There’s no light at the end of this tunnel
A 2012 report by the U.S. Bureau of Reclamation included a remarkably ominous projection: By 2060, it said, water demand in the Colorado River Basin states of Wyoming, Colorado, Utah, New Mexico, Nevada, Arizona, and California is likely to outstrip supply by more than 10 times what Las Vegas uses each year. Meanwhile, a spate of climate-change studies by the National Academy of Sciences shows that rising global temperatures will diminish the Colorado’s average flow after 2050 by 5 to 35 percent. Those projections are premised on rainfall levels remaining the same as they are now; most models predict drier years ahead, not wetter ones.
Were nothing done to change our current trajectory, Remapping Debate asked Carly Jerla, a hydrologic engineer with the Reclamation Bureau and a co-manager of its 2012 Basin study, how would a water emergency play out by, say, 2050?
Could dropping water levels cause hydroelectric dams like the Hoover and Glen Canyon to churn out significantly less energy or stop altogether? (Possibly.) Could aqueducts that serve the cities of Phoenix, Tucson, San Diego and Los Angeles – not to mention the factory farms of California’s Imperial and Coachella valleys – start drying up? (Possibly.) Could America’s playground, Las Vegas, actually have to ration water? (Again: possibly.)
The obvious expedient of cutting back on water consumption is already happening, albeit in a patchwork manner.
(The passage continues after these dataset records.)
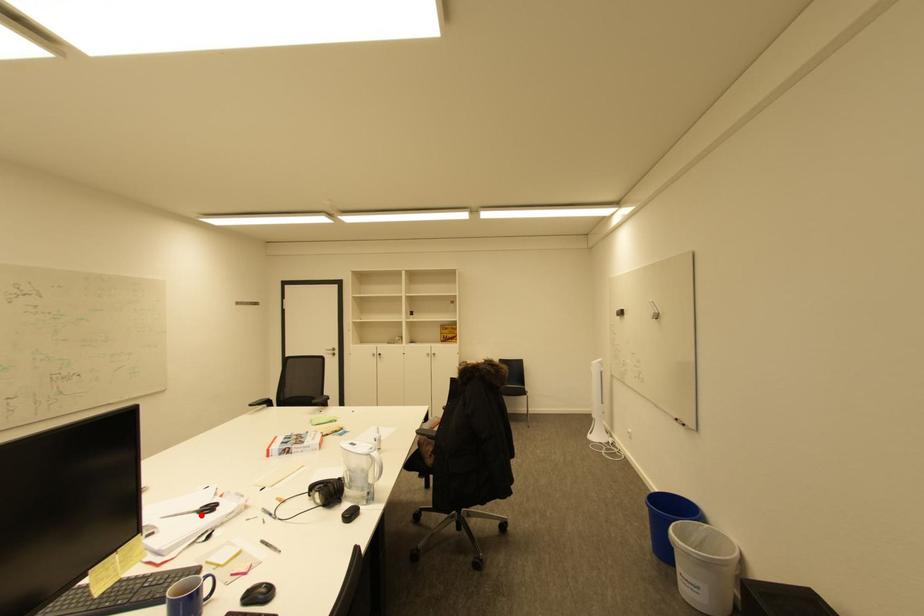
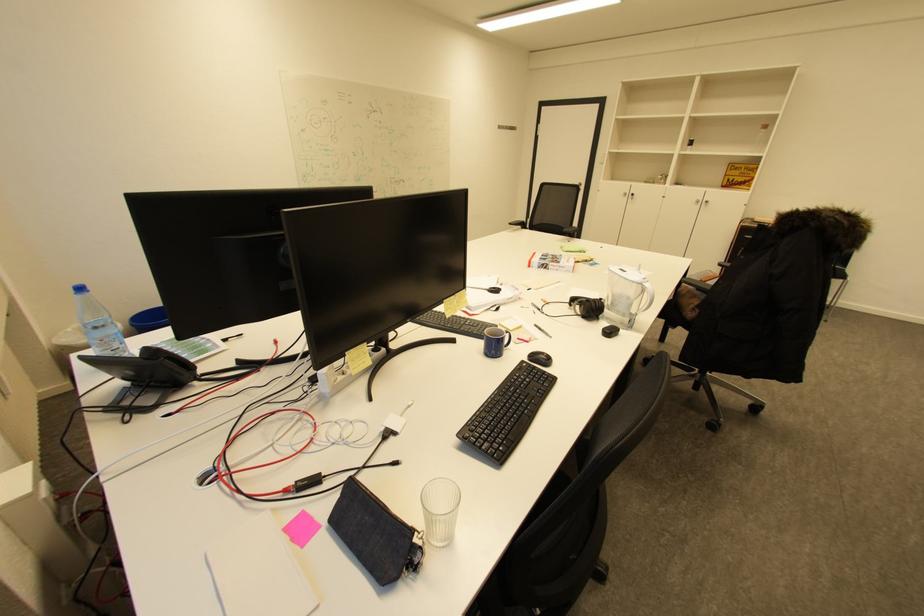
Locate, in the second image, the point that corresponds to the highlighted location in the first image.

(492, 292)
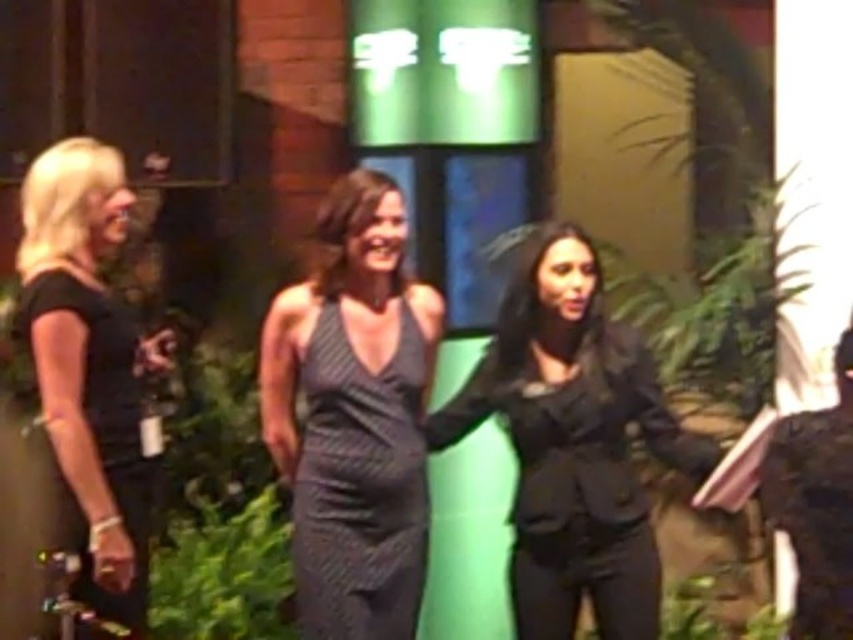
Is point (61, 218) closer to viewer compared to point (805, 500)?

No, (61, 218) is further to viewer.

Is black matte dress at left thinner than dark brown leather jacket at right?

No, black matte dress at left is not thinner than dark brown leather jacket at right.

Identify the location of black matte dress at left. (88, 368).

Is black textured dress at center shorter than dark brown leather jacket at right?

In fact, black textured dress at center may be taller than dark brown leather jacket at right.

Is black textured dress at center further to camera compared to dark brown leather jacket at right?

Yes.

Who is more forward, (373, 624) or (842, 538)?

Positioned in front is point (842, 538).

Locate an element on the screen. black textured dress at center is located at coordinates (360, 486).

Is the position of black matte blazer at center less distant than that of black textured dress at center?

No, black matte blazer at center is behind black textured dress at center.

Where is `black matte blazer at center`? black matte blazer at center is located at coordinates (x=572, y=442).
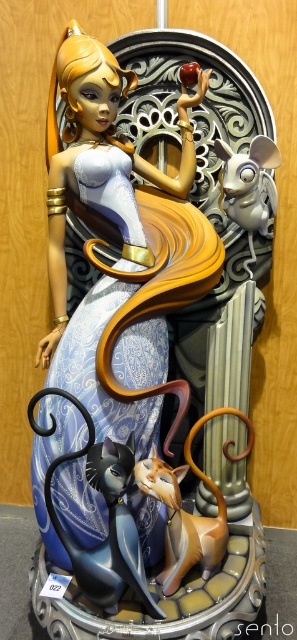
You are an artist trying to create a miniature version of the sculpture. The base you have can only support objects up to 10 cm in height. Given that the matte blue fabric doll at center is much taller than the satin silver mouse at upper right, can you safely assume the doll will fit on the base?

The matte blue fabric doll at center is much taller than the satin silver mouse at upper right. Since the base can only support up to 10 cm and the doll is taller than the mouse, but we don not know the exact height of the doll, it is possible that the doll may exceed the base height limit. Therefore, you cannot safely assume it will fit without knowing the doll

You are an artist who wants to create a miniature version of this sculpture. The base you have can only support objects up to the height of the matte black cat at lower center. Will the current base be sufficient for the matte blue fabric doll at center?

The matte blue fabric doll at center is taller than the matte black cat at lower center, so the base may not be sufficient as the doll exceeds the height limit of the cat.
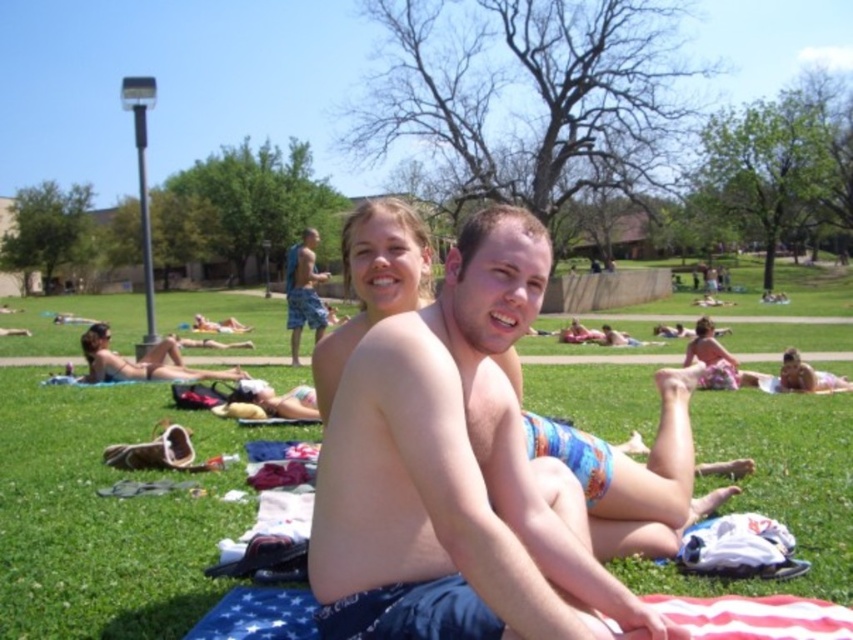
Looking at this image, you are standing at the origin point of the coordinate system in the image. You want to walk to the green grass at center. What direction should you walk to reach it?

The green grass at center is located at coordinate point 0.802 on the x axis and 0.128 on the y axis. Since you are at the origin point, you should walk towards the positive x and positive y directions to reach the green grass at center.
Water-saving efficiencies in the home (the unfortunately phrased “toilet-to-tap” solutions) are what allow Las Vegas officials to boast that everybody can take 20-minute showers every day without raising the city’s consumption a drop. In southern California, the metropolitan water district gives away high-efficiency water nozzles and subsidizes artificial turf and zero-water urinals. The Palo Verde nuclear station just west of Phoenix is the only nuclear power plant to use reclaimed wastewater for cooling. Prescott Valley, Arizona, whose population has ballooned 50 percent since 2000, irrigates golf courses with treated wastewater and sells permits to its future supply of treated effluent to developers who need to show they have a proven, 100-year source of water before they can build new homes. On the farm, growers are flattening fields with lasers to reduce runoff. Others are turning to water-efficient drip and microsprinkler systems and gizmos with names like “AquaSpy,” sensors planted at a crop’s root zones to monitor soil moisture in real time, to reduce water use and increase yields.
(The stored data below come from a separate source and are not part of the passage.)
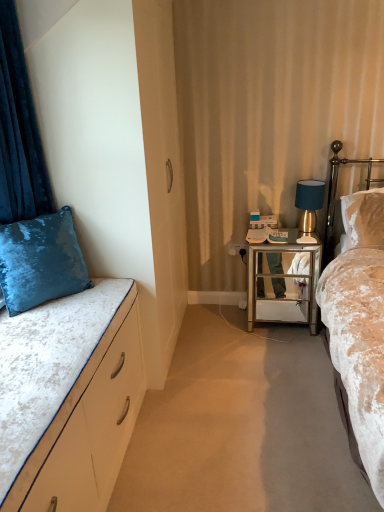
Question: From a real-world perspective, is velvet beige bed at right, which appears as the 1th bed when viewed from the right, positioned under velvet white bed at left, the second bed viewed from the right, based on gravity?

Choices:
 (A) no
 (B) yes

Answer: (B)

Question: Does velvet beige bed at right, the 2th bed when ordered from left to right, lie in front of velvet white bed at left, the first bed viewed from the left?

Choices:
 (A) no
 (B) yes

Answer: (B)

Question: Can you confirm if velvet beige bed at right, which appears as the 1th bed when viewed from the right, is smaller than velvet white bed at left, the first bed viewed from the left?

Choices:
 (A) no
 (B) yes

Answer: (A)

Question: Is the surface of velvet beige bed at right, which appears as the 1th bed when viewed from the right, in direct contact with velvet white bed at left, the second bed viewed from the right?

Choices:
 (A) yes
 (B) no

Answer: (B)

Question: Does velvet beige bed at right, which appears as the 1th bed when viewed from the right, have a greater height compared to velvet white bed at left, the first bed viewed from the left?

Choices:
 (A) no
 (B) yes

Answer: (B)

Question: From a real-world perspective, is velvet beige bed at right, the 2th bed when ordered from left to right, on velvet white bed at left, the second bed viewed from the right?

Choices:
 (A) yes
 (B) no

Answer: (B)

Question: Is blue velvet lamp at upper right a part of white glossy power outlet at center?

Choices:
 (A) yes
 (B) no

Answer: (B)

Question: Can you confirm if white glossy power outlet at center is positioned to the left of blue velvet lamp at upper right?

Choices:
 (A) no
 (B) yes

Answer: (B)

Question: Is blue velvet lamp at upper right at the back of white glossy power outlet at center?

Choices:
 (A) no
 (B) yes

Answer: (A)

Question: Considering the relative positions of white glossy power outlet at center and blue velvet lamp at upper right in the image provided, is white glossy power outlet at center to the right of blue velvet lamp at upper right from the viewer's perspective?

Choices:
 (A) no
 (B) yes

Answer: (A)

Question: Does white glossy power outlet at center have a smaller size compared to blue velvet lamp at upper right?

Choices:
 (A) yes
 (B) no

Answer: (A)

Question: Is white glossy power outlet at center oriented towards blue velvet lamp at upper right?

Choices:
 (A) yes
 (B) no

Answer: (B)

Question: Is white glossy power outlet at center next to velvet beige bed at right, the 2th bed when ordered from left to right?

Choices:
 (A) yes
 (B) no

Answer: (B)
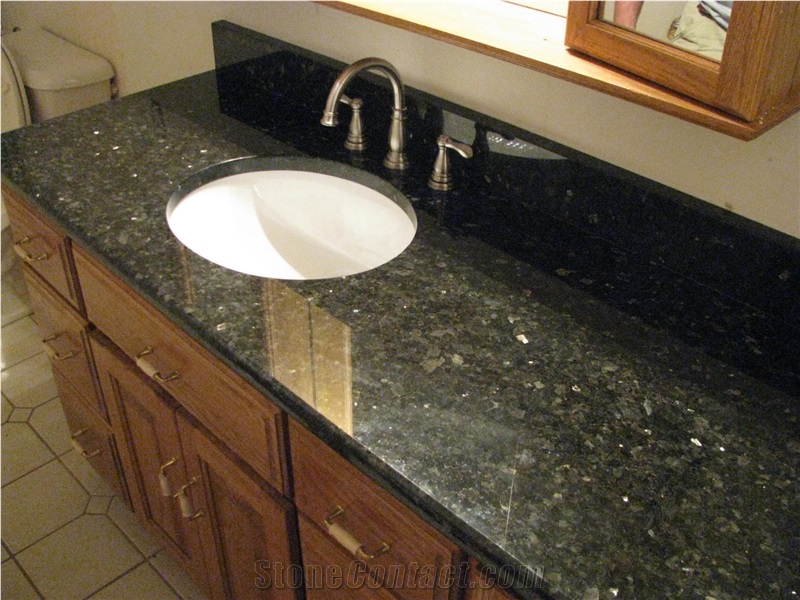
Find the location of `white wall`. white wall is located at coordinates (770, 193).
But conservation isn’t bringing water use into balance with available supply – the water deficit remains. Take Arizona, often lauded for its water-saving efforts. Since 1980, the state has had a groundwater management act that, in theory, permits residential construction only if builders can demonstrate the existence of a 100-year water supply and show how they will “recharge” what future homeowners draw from local aquifers. That program is what Spencer Kamps, a spokesman for the Home Builders Association of Central Arizona, pointed to when he told Remapping Debate, “We’re in a sustainable model for many years … We don’t have a water problem in Arizona.”
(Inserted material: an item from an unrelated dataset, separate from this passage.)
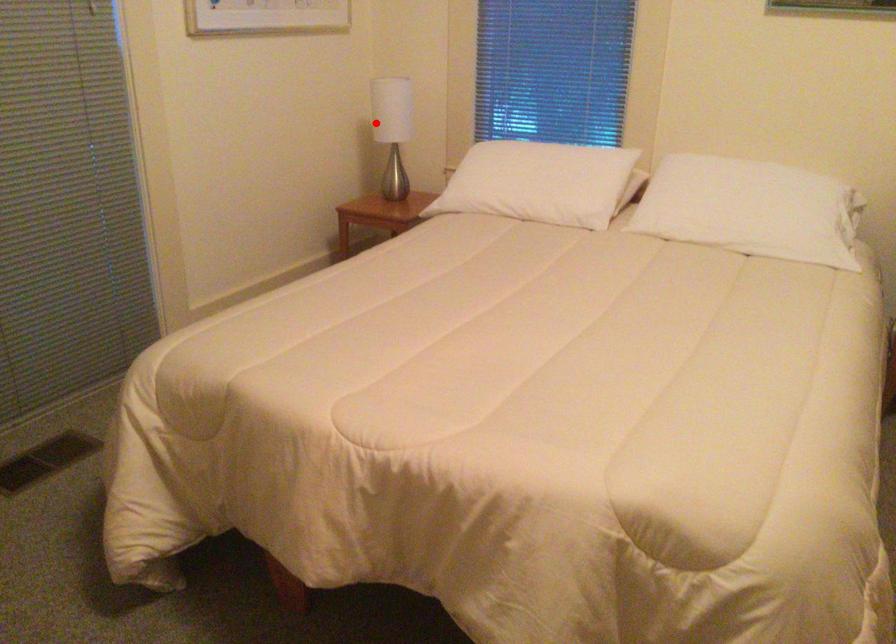
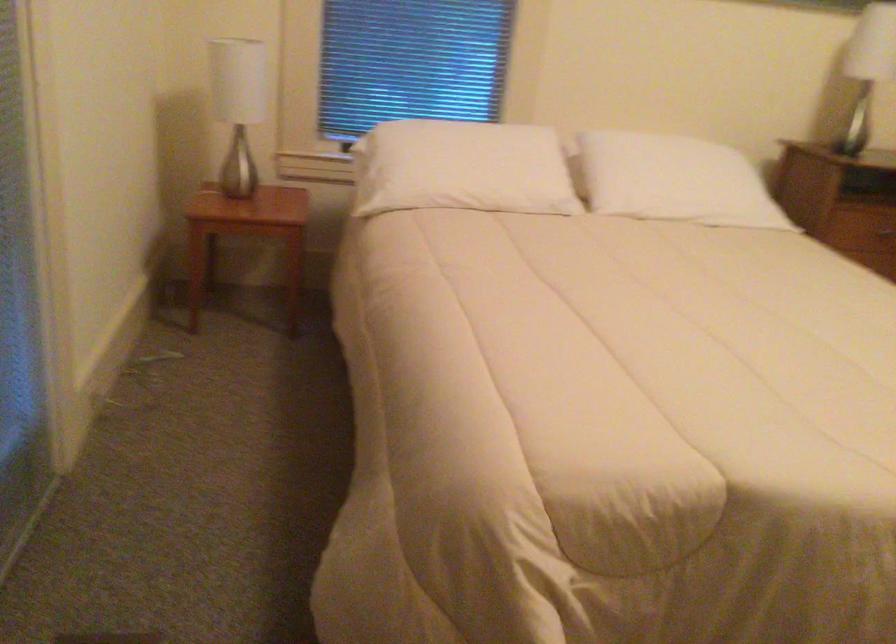
In the second image, find the point that corresponds to the highlighted location in the first image.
Yet Arizona’s Department of Water Resources released a report last month, “A Strategic Vision for Water Supply Sustainability,” which concluded: “Although the State has an existing solid water management foundation, water demands driven by future economic development are anticipated to outstrip existing supplies.”
By how much? “When we looked at some of the studies that were done for Arizona,” says Sandra Fabritz-Whitney, the department’s director, “what we found is our imbalance in a hundred years could be 3 million acre-feet” – in other words, roughly the same deficit that the U.S. Bureau of Reclamation projects for all seven Basin states by 2060.